MACC Development also has a youth division, focusing on their young children in the neighborhood and their academics. During this time on Tuesdays and Thursdays, children in the neighborhood come together for afterschool for bible study, physical activity, and academic tutoring.This is one of the many ways Mack Avenue Community Church engages with the neighborhood community and racial reconciliation.
(left to right) Dietrich (5 years), Silas (3 years), Nate Egger (father), and Aoife (8 years), gather around the “Donut on a String” activity during the MACC Harvest Festival on Saturday, October 21, 2017. The Harvest Festival was an initiative to bring the community and church members together for a family-friendly event and racial reconciliation.

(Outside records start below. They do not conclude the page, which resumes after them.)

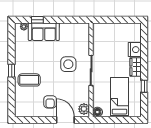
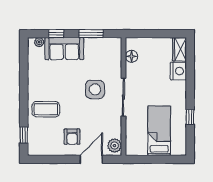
window: (65, 20) -> (91, 34), added
wardrobe: (136, 67) -> (179, 49), moved
window: (12, 71) -> (24, 135), moved
floor lamp: (97, 112) -> (131, 56), moved
door: (65, 120) -> (91, 159), hinge flipped

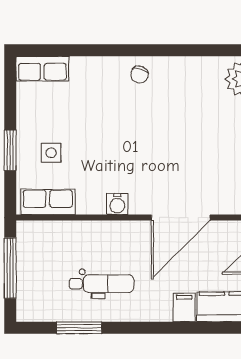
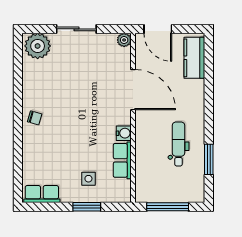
row of seats: (42, 69) -> (42, 194), moved, turned -90
row of seats: (48, 202) -> (122, 160), moved
filing cabinet: (184, 307) -> (195, 87), removed

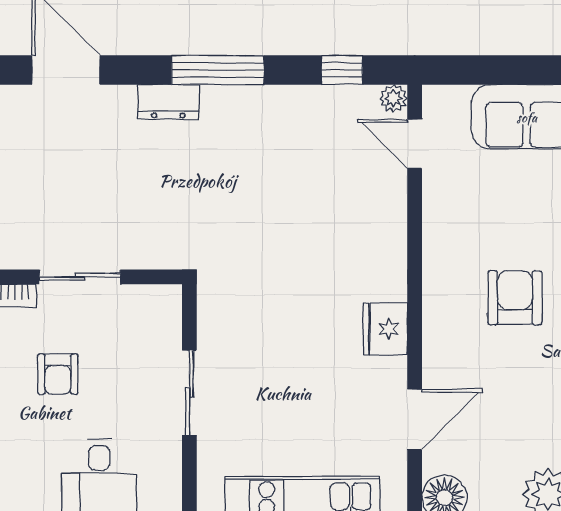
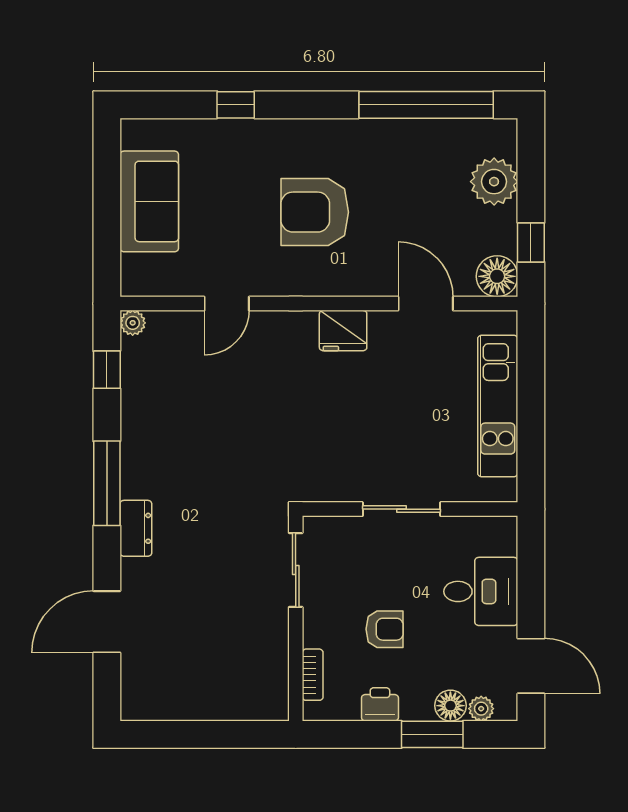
door: (415, 144) -> (227, 304), moved
sliding door: (80, 277) -> (296, 570), moved
armchair: (515, 298) -> (315, 212), width x1.36, depth x1.36

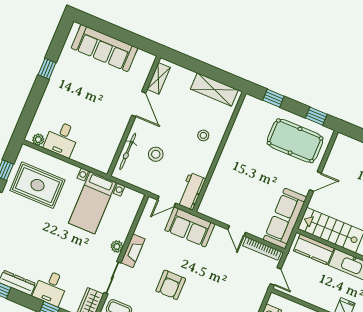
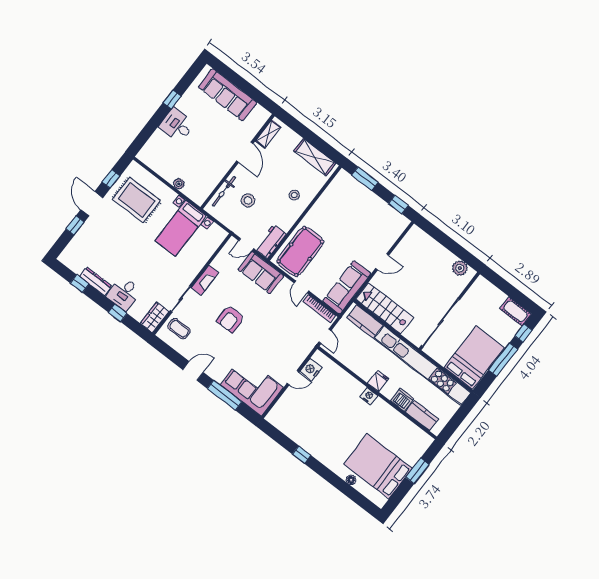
window: (273, 98) -> (365, 179), width x1.50
desk: (62, 139) -> (177, 125), moved, turned 90
plant: (38, 140) -> (179, 184), moved
pool table: (295, 141) -> (300, 251), moved, turned 90
plant: (117, 246) -> (192, 273), removed

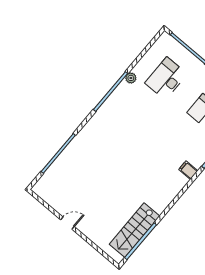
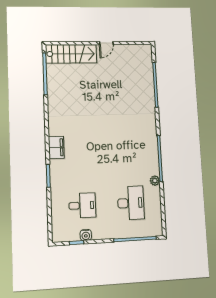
filing cabinet: (188, 170) -> (56, 147), width x2.00
stairs: (134, 230) -> (71, 54), moved, turned 90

*This photo essay was apart of a documentary photography workshop with renowned photographer, Danny Wilcox Fraizer, titled “Fault Line: A Nation Divided”*
Mack Avenue Community Church, located on the corner of Mack Avenue and Harding Street in East Detroit is a staple in the community. MACC works to build racial reconciliation in the community under the influence of God and one of their mottos, “Block by Block, Neighbor by Neighbor.”

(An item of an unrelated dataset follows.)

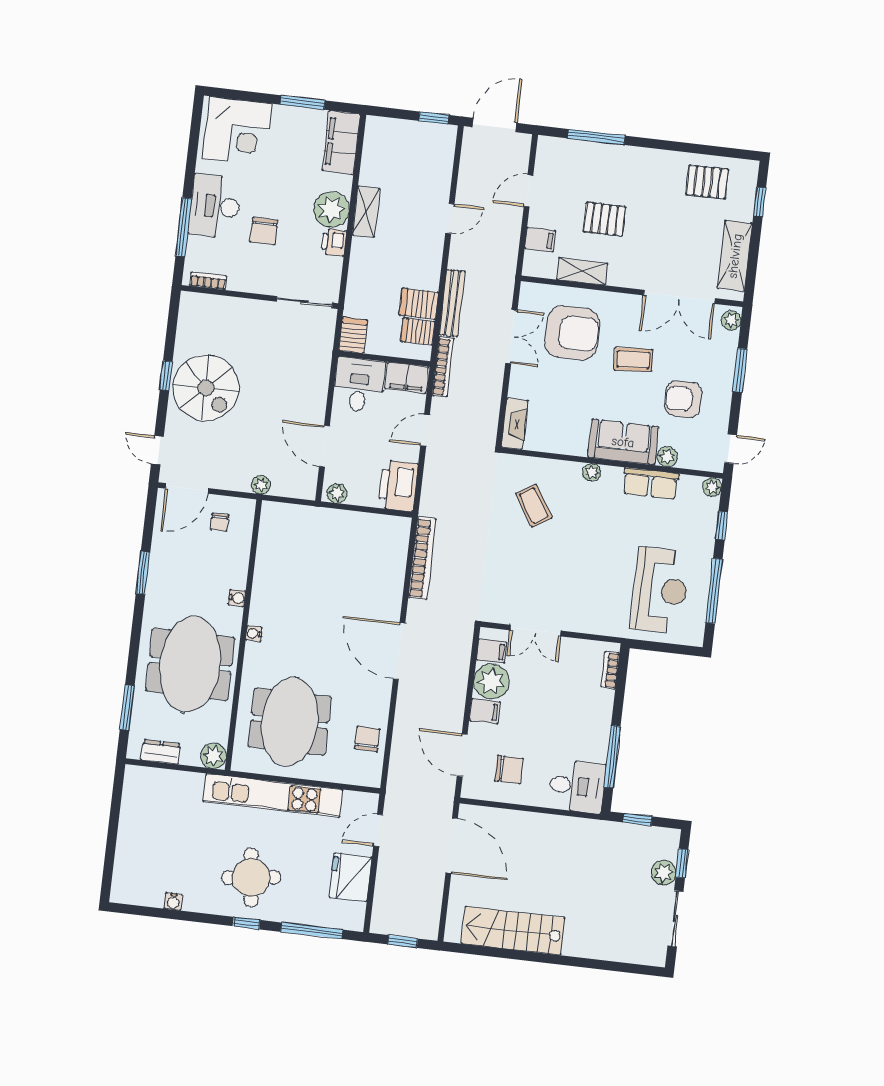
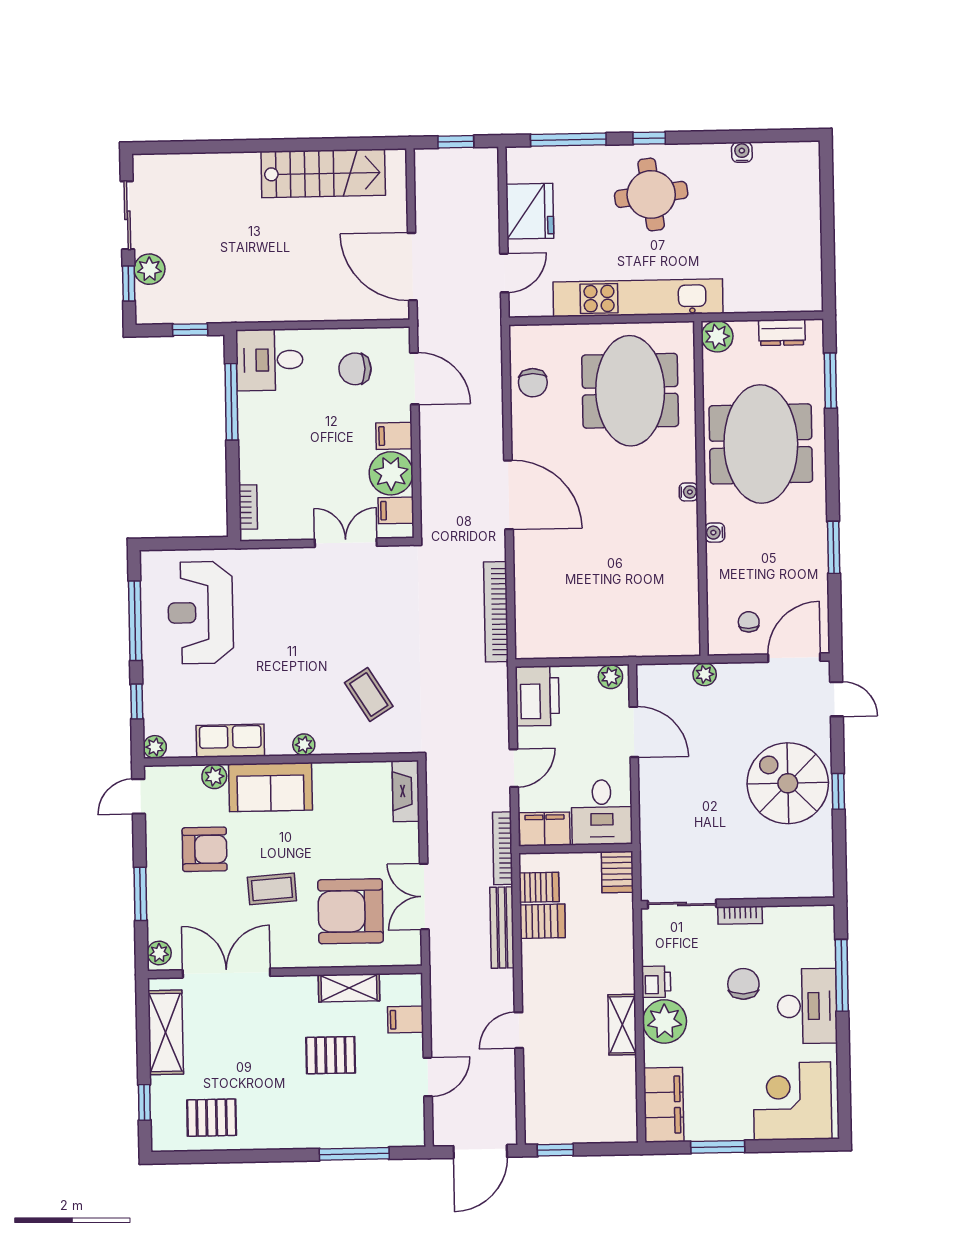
bookcase: (208, 281) -> (740, 915), moved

MACC is lead by two pastors, Executive Pastor and Pastor of Community Development, Leon Stevenson, and Lead Pastor, Eric Russ. They are also assisted by a group of Church Elders and a Director of Operations. MACC Vision Statment is, “seeing communities transformed both spiritually and physically starting with our own.”
MACC also hosts 5 Ministries, including outReach Detroit, MACC Groups, MACC Development, MACC Youth, and MACC Kids. outReach Detroit is described as (from their website), “Outreach is an expression of Christian (followers of Jesus Christ) servants caring for others with intentionality so that those who live in the city of Detroit may experience true life.” MACC works to build opportunities for children, the community members, and church members to grow individually and as a group both spiritually and physically.
Members of MACC that truly stand out for their outreach and acts by the word of the Bible are the Egger Family and Edythe Ford.
The Egger family has 5 children, 3 biological and 2 adopted. When asked why the need to adopt, Kristin Egger states, “It is a three-fold reason:”
1. Because of Isaiah 1:17 “Learn to do right; seek justice. Defend the oppressed; Take up the cause of the orphan; plead the case of the widow.” and the Eggers state that they view this as a commandment by God. 2. They witnessed children in really poor foster homes in their neighborhood and wanted to help give them more opportunities. 3. Before they were married, both Nate and Kristin Egger wanted to adopt.
Edythe Ford was awarded the 2017 Spirit of Detroit award along with two other recognitions from the City of Detroit and the Detroit Police Department for her active work in making sure the community and neighborhood are safe and in good living conditions.
Mack Avenue Community Church is a bring the Church back into the active lives of the neighborhood and community. They are working with all people of all races to build unity and show the strength and hope that lives within Detroit.